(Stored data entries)
'''

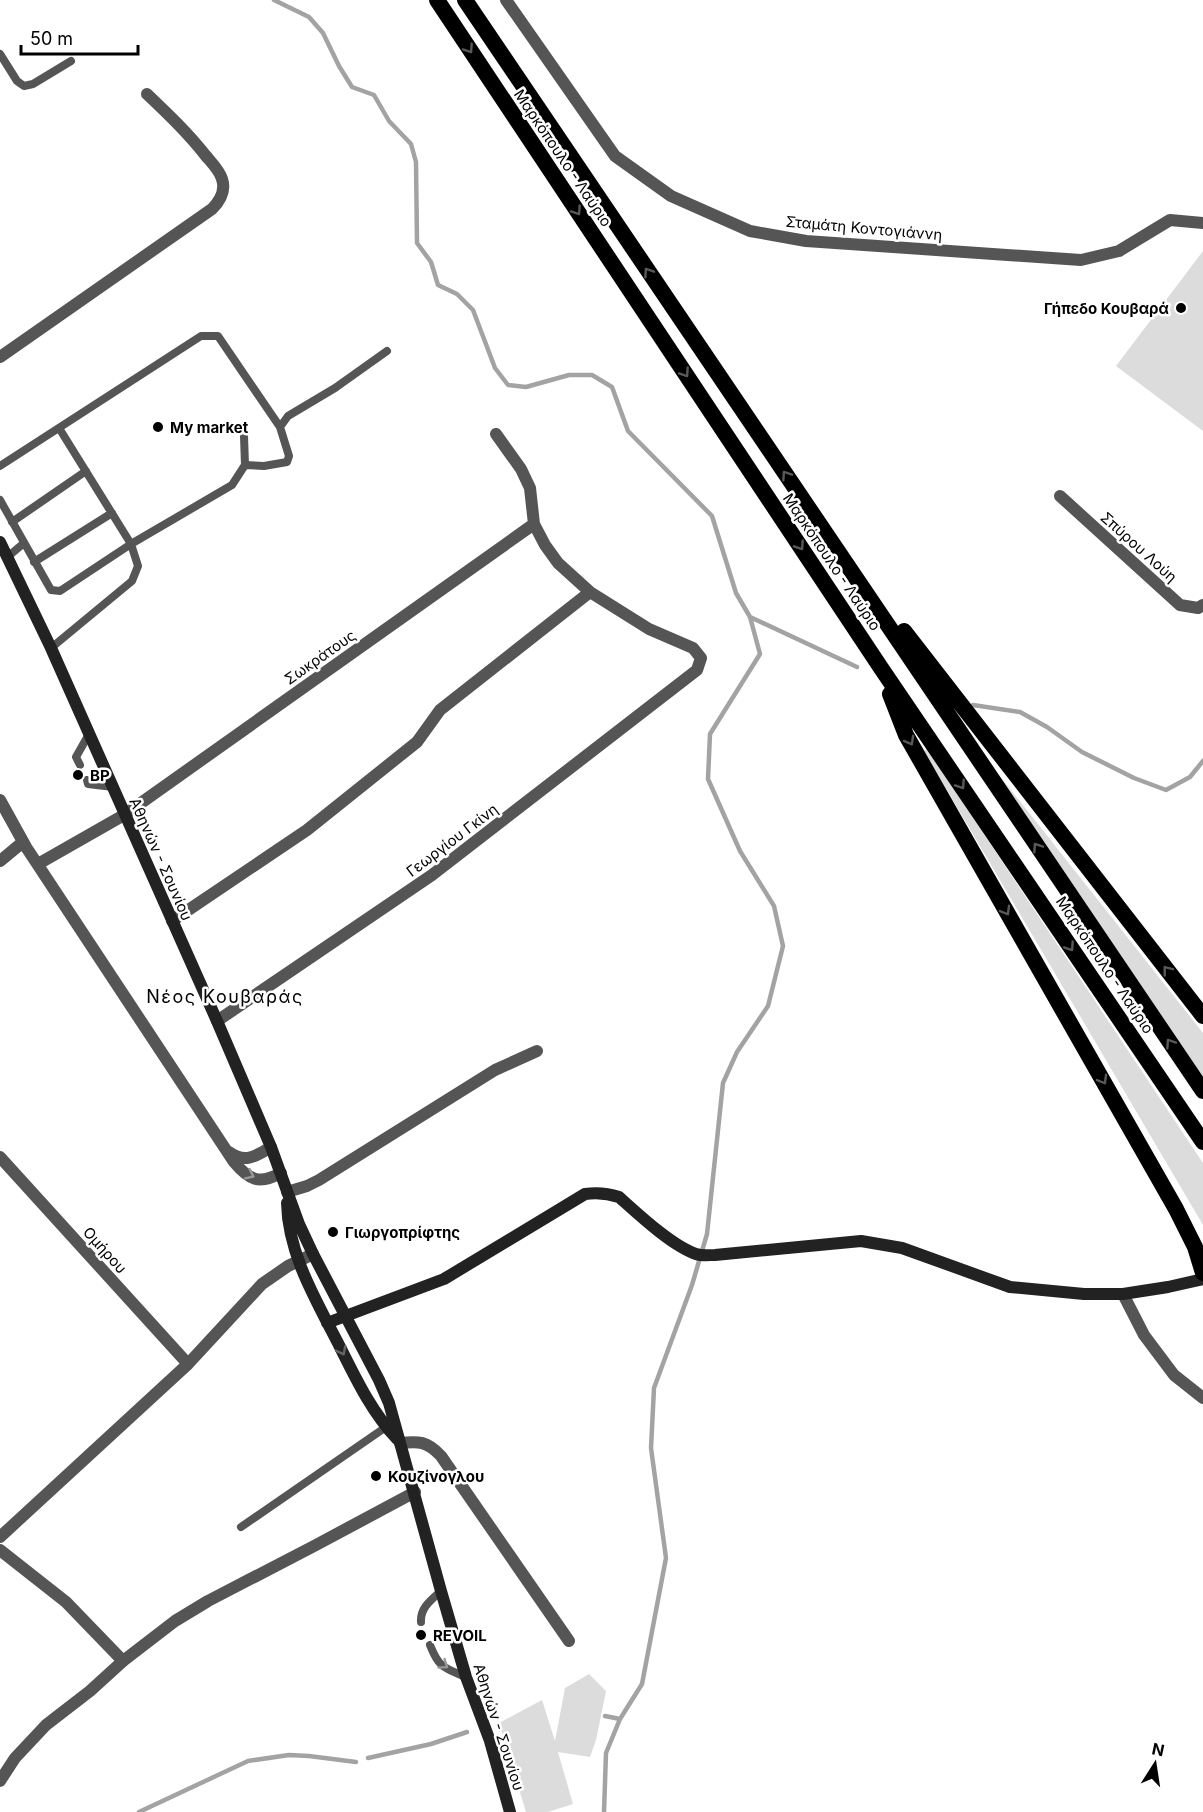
<svg xmlns="http://www.w3.org/2000/svg" width="1203" height="1812" font-family="Inter,sans-serif">
<style>
.green{fill:#dcdcdc}
.lines{fill:none;stroke-linecap:round;stroke-linejoin:round}
.stream{stroke:#a3a3a3;stroke-width:4.5}
.service{stroke:#555;stroke-width:8}
.minor{stroke:#555;stroke-width:12}
.tertiary{stroke:#555;stroke-width:12}
.secondary{stroke:#222;stroke-width:12}
.trunk{stroke:#000;stroke-width:16}
.oneway{stroke:#595959}
.oneway2{stroke:#999}
.oneway3{stroke:#646464}
.poi-dot{fill:#000;stroke:#fff;stroke-width:2}
.labels{text-anchor:middle;dominant-baseline:central;stroke-width:5;stroke-linejoin:round;paint-order:stroke}
.street-label{font-size:15px;fill:#000;stroke:#fff}
.poi-label{font-size:15px;font-weight:bold;fill:#000;stroke:#fff;text-anchor:start}
.quarter-label{font-size:18px;letter-spacing:1.5px;fill:#000;stroke:#fff}
</style>
<rect width="100%" height="100%" fill="#fff"/>
<!-- green -->
<path class="green" d="M1203,251V431L1116,366Z
M977,747L1203,1033V1081Z
M927,749L1203,1163V1225L924,751Z
M589,1674L606,1691L596,1740L590,1757L558,1752L573,1804L548,1812H526L499,1723L542,1700L555,1741L565,1688Z"/>
<g class="lines">
<!-- stream -->
<path class="stream" d="M274,0L309,17L323,33L339,66L352,87L374,95L389,121L411,144L416,162L417,243L431,262L438,285L457,294L473,310L495,368L508,385L526,387L569,375H592L612,387L628,431L712,516L736,593L750,617L857,667
M973,705L1020,712L1047,727L1082,752L1134,778L1166,790L1190,777L1203,761
M605,1716L620,1719
M368,1758L431,1744L467,1732
M139,1812L248,1761L289,1755L309,1756L356,1762
M604,1812L606,1753L620,1719L642,1684L666,1558L651,1448L654,1388L692,1285L707,1234L723,1083L737,1052L768,1006L783,946L774,906L740,851L708,779L710,734L760,654L750,617"/>
<!-- service -->
<path class="service" d="M0,54L17,81L24,86L33,84L71,61
M245,465L264,466L287,462L289,456L280,427L288,416L335,388L387,351
M0,466L201,336H218L280,427
M0,500L51,590L60,591L131,544L232,485L245,465L244,436
M12,522L86,471
M8,560L11,554L24,543
M34,562L112,513
M51,648L132,581L138,566L131,544L59,428
M80,765L76,757L89,734
M87,780L88,784L113,787
M241,1527L386,1427
M421,1622C420,1608 431,1600 441,1591
M430,1645C439,1668 444,1668 466,1677"/>
<!-- minor -->
<path class="minor" d="M506,0L615,156L671,196L750,231L806,241L1081,260L1119,251L1170,220L1203,223
M0,357L212,209C220,201 226,191 222,179C220,171 212,163 206,156C188,133 168,114 147,94
M1060,496L1180,605L1198,608L1203,605
M0,800L26,847L234,1162C249,1180 259,1185 281,1173
M0,861L23,842
M38,864L124,815L534,524
M172,921L307,830L417,742L440,710L590,592
M217,1021L432,875L697,670L701,658L693,648L649,629L590,592L558,563L545,545L534,524L530,488L521,469L496,434
M229,1152C245,1164 256,1156 271,1147
M0,1157L188,1364
M287,1192L307,1186L319,1180L495,1070L537,1051
M400,1443C419,1441 427,1441 441,1456L569,1641
M0,1537L188,1364L262,1284L288,1266L313,1254
M0,1550L66,1602L123,1661"/>
<!-- tertiary -->
<path class="tertiary" d="M1123,1294L1144,1335L1174,1375L1203,1398
M0,1781L15,1758L46,1725L90,1691L123,1661L175,1621L208,1601L316,1545L415,1492"/>
<!-- secondary -->
<path class="secondary" d="M0,542L51,648L217,1021L271,1147L299,1224L313,1254L379,1380L389,1403L441,1591L466,1677L490,1741L510,1812
M287,1203C288,1254 316,1300 339,1345C356,1379 371,1411 397,1439
M327,1323L444,1279L585,1194C598,1192 607,1193 619,1197C638,1214 672,1246 696,1254C702,1256 709,1255 715,1255L861,1241L902,1248L1010,1287L1084,1294H1123L1168,1287L1203,1279"/>
<!-- trunk -->
<path class="trunk" d="M437,0L881,668L1203,1142
M465,0L1203,1091
M904,631L1203,1016
M890,694L906,735L1176,1209L1195,1247L1203,1273"/>
</g>
<!-- one-way arrows -->
<defs><path id="oneway-chevron" d="M-2-3.5L2.5 0L-2 3.5" fill="none" stroke-width="1.6" stroke-linecap="round" stroke-linejoin="round" transform="scale(1.5)"/></defs>
<g class="oneway">
<use href="#oneway-chevron" transform="translate(469 49) rotate(56)"/>
<use href="#oneway-chevron" transform="translate(577 211) rotate(56)"/>
<use href="#oneway-chevron" transform="translate(648 272) rotate(-124)"/>
<use href="#oneway-chevron" transform="translate(685 373) rotate(56)"/>
<use href="#oneway-chevron" transform="translate(786 475) rotate(-124)"/>
<use href="#oneway-chevron" transform="translate(800 546) rotate(56)"/>
<use href="#oneway-chevron" transform="translate(910 741) rotate(61)"/>
<use href="#oneway-chevron" transform="translate(961 785) rotate(56)"/>
<use href="#oneway-chevron" transform="translate(1037 847) rotate(-124)"/>
<use href="#oneway-chevron" transform="translate(1006 911) rotate(60)"/>
<use href="#oneway-chevron" transform="translate(1070 947) rotate(56)"/>
<use href="#oneway-chevron" transform="translate(1167 970) rotate(-128)"/>
<use href="#oneway-chevron" transform="translate(1170 1043) rotate(-124)"/>
<use href="#oneway-chevron" transform="translate(1103 1080) rotate(60)"/>
</g>
<g class="oneway2">
<use href="#oneway-chevron" transform="translate(250 1175) rotate(26)"/>
<use href="#oneway-chevron" transform="translate(444 1665) rotate(35)"/>
</g>
<use class="oneway3" href="#oneway-chevron" transform="translate(342 1351) rotate(63)"/>
<!-- markers -->
<g class="poi-dot">
<circle cx="1181" cy="308" r="6"/>
<circle cx="158" cy="427" r="6"/>
<circle cx="78" cy="775" r="6"/>
<circle cx="333" cy="1232" r="6"/>
<circle cx="376" cy="1476" r="6"/>
<circle cx="421" cy="1635" r="6"/>
</g>
<g class="labels">
<!-- street labels -->
<g class="street-label">
<text transform="translate(563 158) rotate(56)">Μαρκόπουλο - Λαύριο</text>
<text transform="translate(864 228) rotate(5)">Σταμάτη Κοντογιάννη</text>
<text transform="translate(1139 547) rotate(42)">Σπύρου Λούη</text>
<text transform="translate(832 562) rotate(56)">Μαρκόπουλο - Λαύριο</text>
<text transform="translate(320 657) rotate(-35)">Σωκράτους</text>
<text transform="translate(452 840) rotate(-37)">Γεωργίου Γκίνη</text>
<text transform="translate(161 859) rotate(66)">Αθηνών - Σουνίου</text>
<text transform="translate(1105 965) rotate(56)">Μαρκόπουλο - Λαύριο</text>
<text transform="translate(105 1250) rotate(48)">Ομήρου</text>
<text transform="translate(499 1727) rotate(72)">Αθηνών - Σουνίου</text>
</g>
<!-- poi labels -->
<g class="poi-label">
<text x="1169" y="308" text-anchor="end">Γήπεδο Κουβαρά</text>
<text x="170" y="427">My market</text>
<text x="90" y="775">BP</text>
<text x="345" y="1232">Γιωργοπρίφτης</text>
<text x="388" y="1476">Κουζίνογλου</text>
<text x="433" y="1635">REVOIL</text>
</g>
<!-- quarter labels -->
<g class="quarter-label">
<text x="225" y="996">Νέος Κουβαράς</text>
</g>
</g>
<!-- north arrow -->
<g transform="translate(1155 1764) rotate(12)" stroke="#ffffff" stroke-width="4.5" paint-order="stroke">
<path d="M0-4.5L10 22L0 15L-10 22Z" fill="#000000"/>
<text y="-9" font-size="16" font-weight="bold" text-anchor="middle" fill="#000000">N</text>
</g>
<!-- scale -->
<path d="M21 45v9h117v-9" fill="none" stroke="#000000" stroke-width="3"/>
<text x="30" y="45" font-size="18" fill="#000000" stroke="#ffffff" stroke-width="4.5" paint-order="stroke">50 m</text>
</svg>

'''

- **Exercise directions**
Your response should be the lines of the entries above that include the string "tertiary".

- **Output for this exercise**
.tertiary{stroke:#555;stroke-width:12}
<!-- tertiary -->
<path class="tertiary" d="M1123,1294L1144,1335L1174,1375L1203,1398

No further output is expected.